Last week, Newsweek’s Howard Fineman argued that McCain doesn’t really approve of his own campaign’s message attacking Barack Obama’s patriotism.
And today, the NYT’s David Brooks insists that McCain, deep down, isn’t a party hack, but “The System” is forcing him to become one.
McCain started out with the same sort of kibitzing campaign style that he used to woo the press back in 2000. It didn’t work. This time there were too many cameras around and too many 25-year-old reporters and producers seizing on every odd comment to set off little blog scandals.
McCain started out with the same sort of improvised campaign events he’d used his entire career
, in which he’d begin by riffing off of whatever stories were in the paper that day.
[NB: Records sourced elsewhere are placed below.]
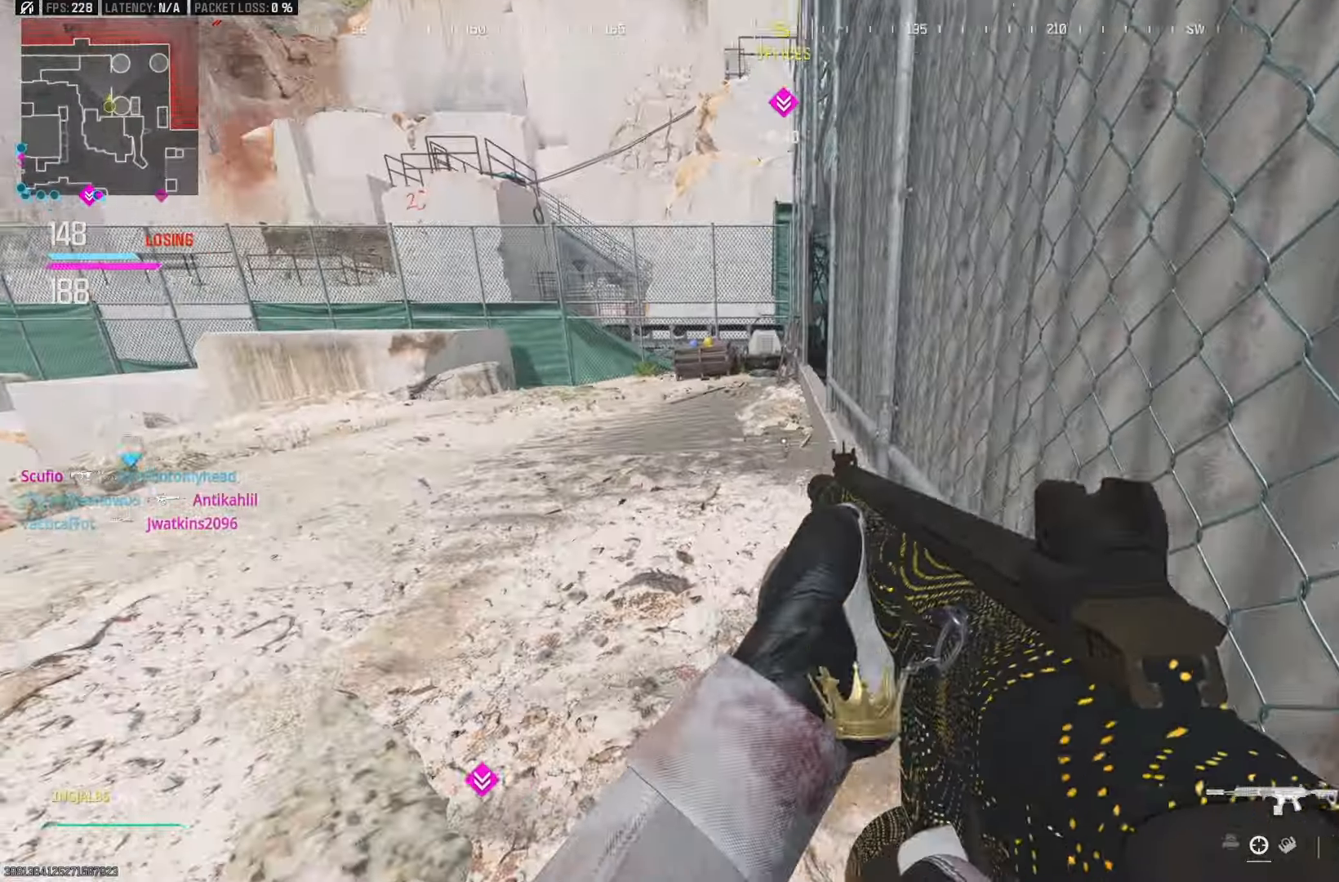
{"buttons": [], "left_stick": "down", "right_stick": "center", "events": [[67, "right_stick", "center"], [133, "A", "up"], [183, "right_stick", "left"], [450, "right_stick", "center"]]}
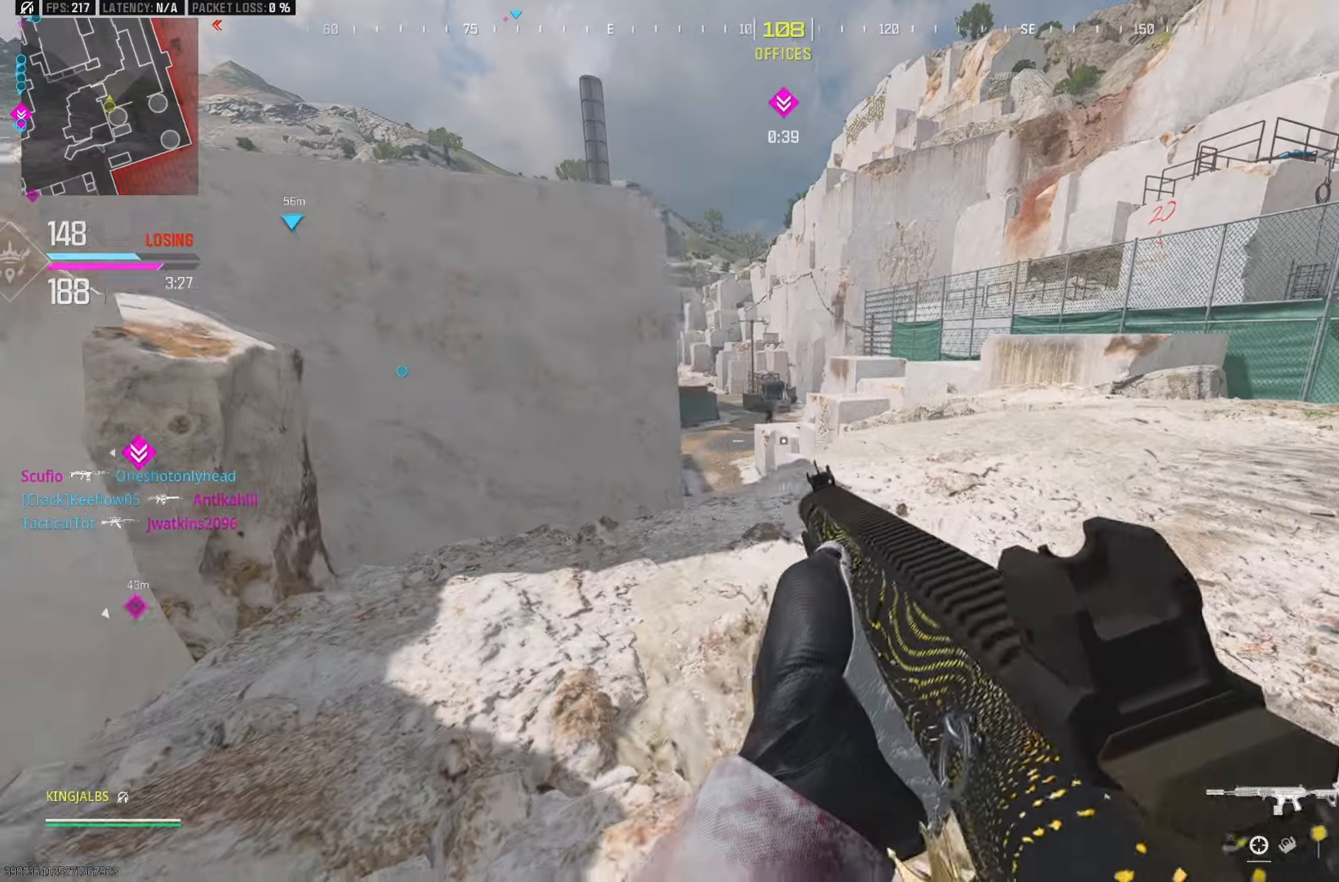
{"buttons": ["Y"], "left_stick": "down-left", "right_stick": "center", "events": [[133, "X", "down"], [233, "X", "up"], [300, "left_stick", "down-right"], [400, "left_stick", "down-left"], [467, "Y", "down"]]}
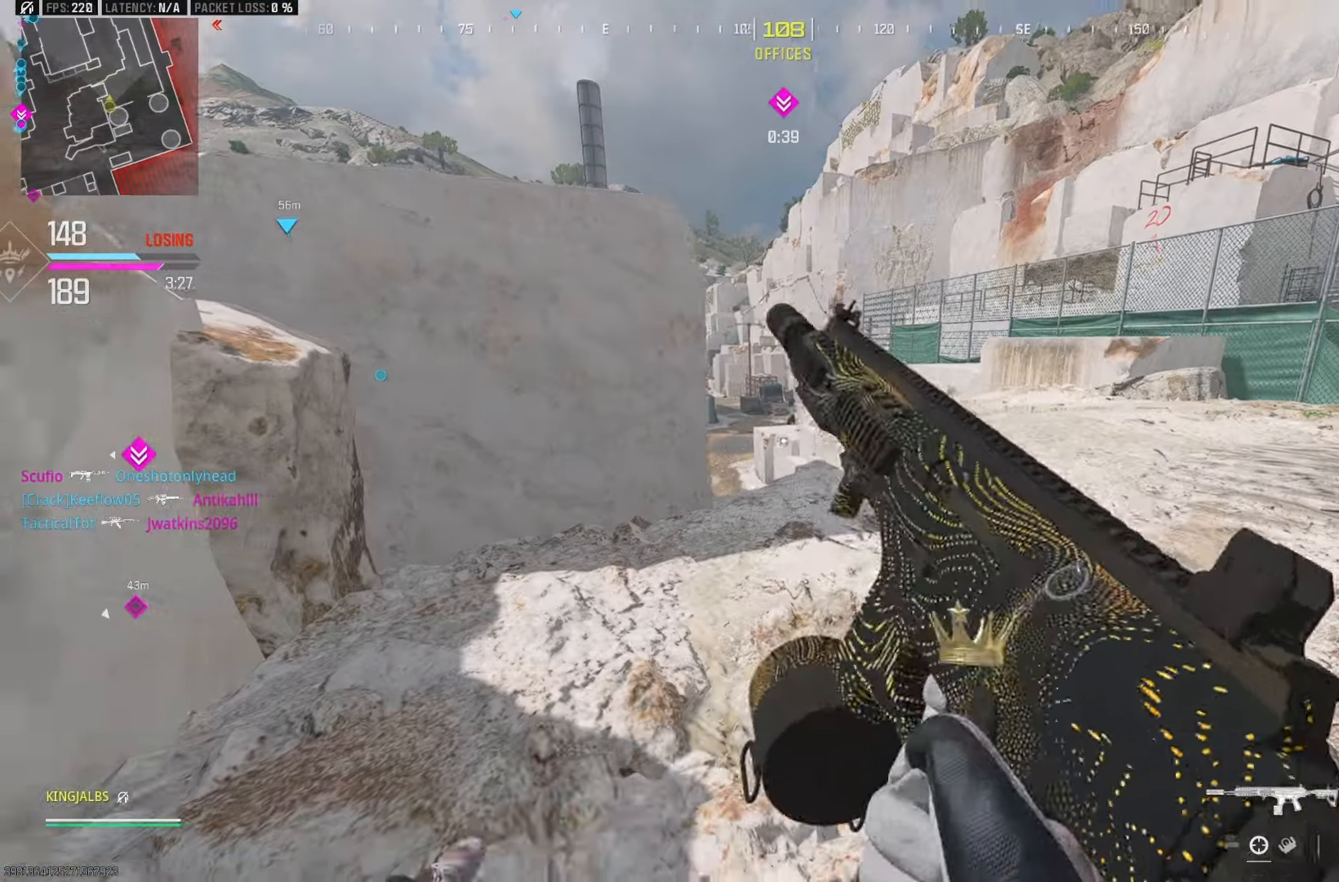
{"buttons": [], "left_stick": "right", "right_stick": "right", "events": [[67, "Y", "up"], [83, "left_stick", "up-left"], [117, "Y", "down"], [217, "Y", "up"], [250, "left_stick", "right"], [317, "left_stick", "center"], [367, "right_stick", "right"], [500, "left_stick", "right"]]}
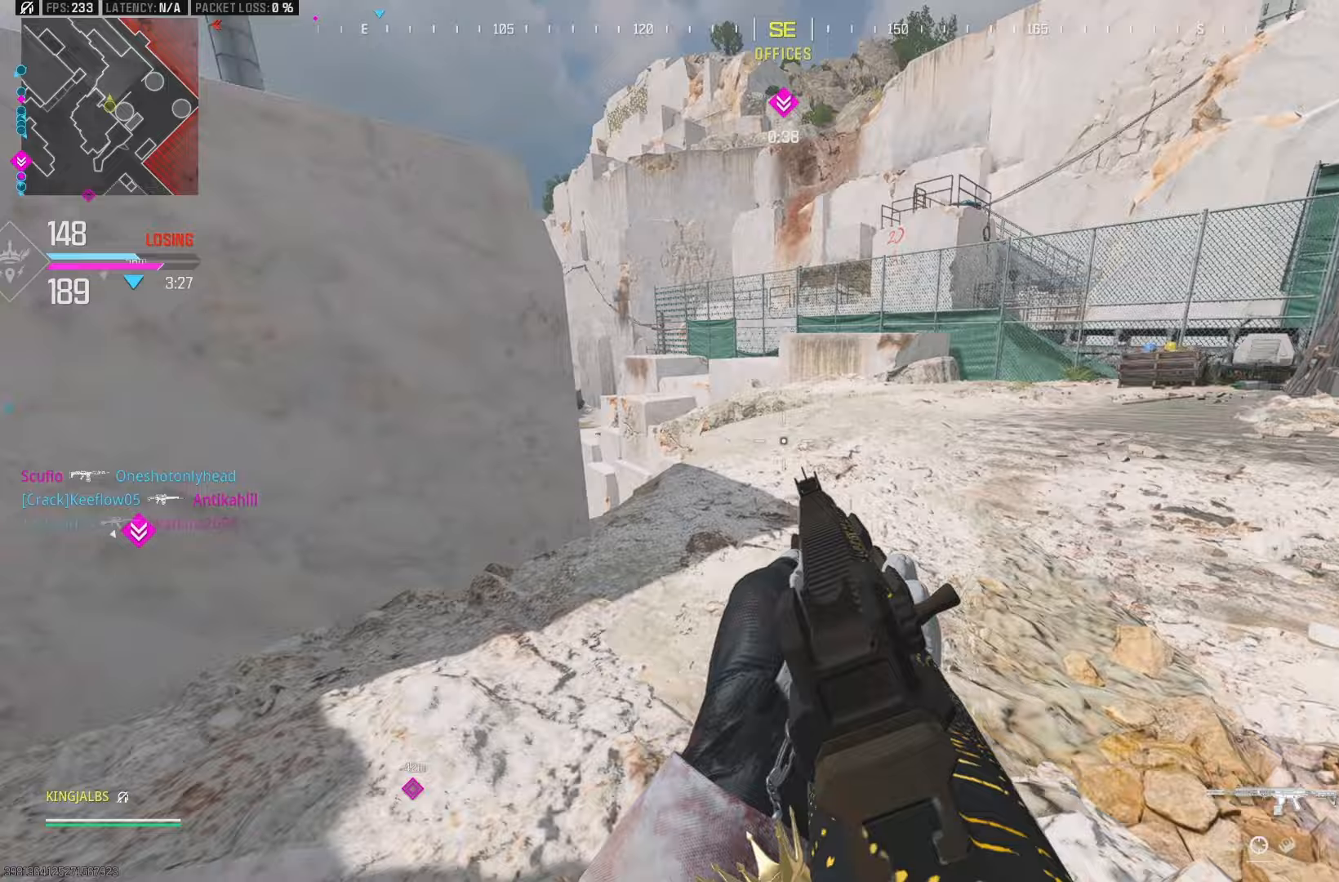
{"buttons": [], "left_stick": "right", "right_stick": "left", "events": [[67, "right_stick", "center"], [133, "left_stick", "center"], [200, "left_stick", "right"], [333, "A", "down"], [400, "A", "up"], [433, "A", "down"], [483, "A", "up"], [500, "right_stick", "left"]]}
It didn’t work. The campaign lacked focus. No message was consistent enough to penetrate through the national clutter.
McCain started his general-election campaign in poverty-stricken areas of the South and Midwest. He went through towns where most Republicans fear to tread and said things most wouldn’t say. It didn’t work. The poverty tour got very little coverage on the network news. McCain and his advisers realized the only way they could get TV attention was by talking about the subject that interested reporters most: Barack Obama.
I suppose, for Brooks, this constitutes criticism of McCain. The underlying message of the column is that McCain has become something of a phony.
That said, Brooks’ excuse-making is utter nonsense.
Kevin explained:
Bloggers are somehow responsible for McCain running juvenile ads comparing Obama to Paris Hilton and Britney Spears? A bored press is responsible for McCain claiming that Obama puts personal interest ahead of country? The conservative establishment prevented McCain from calling out Jerome Corsi’s book for the vile trash that it is? The system forced McCain to hire one of Karl Rove’s disciples as his campaign manager?
Enough. Just enough. There are plenty of ways of getting attention
, and McCain made his own choices. No one forced them on him, not the system, not bloggers, not the press. If McCain is running a campaign based on personal destruction, he’s doing it because that’s the choice he made.
Hilzoy, meanwhile, is cleverly willing to consider Brooks’ argument at face value.
[L]et’s pretend, just for the sake of argument, that they are right to say that the only way to win, this year, is by taking the low road. Would that mean that they have to take it? Of course not. That means you have a choice between honor and ambition; between running a decent campaign and a sordid one; between being a candidate the country can be proud of and being a candidate who contributes to the degradation and trivialization of political discourse.
You would have no choice only if you assumed that your own ambitions were more important than your honor.
And finally
, Steve M. connects the dots, to explain why Brooks gets the big bucks.
[A]nyone can argue that John McCain is so pure and virtuous that he had to be forced into running a campaign consisting almost exclusively of vicious negative attacks …
… and anyone can argue that longtime media darling McCain is actually the victim of liberal media bias …
… but it takes a special talent — a David Brooks — to argue that pure, virtuous McCain was forced to run a negative campaign because of liberal media bias. That’s just brilliant. That’s advancing two memes at once!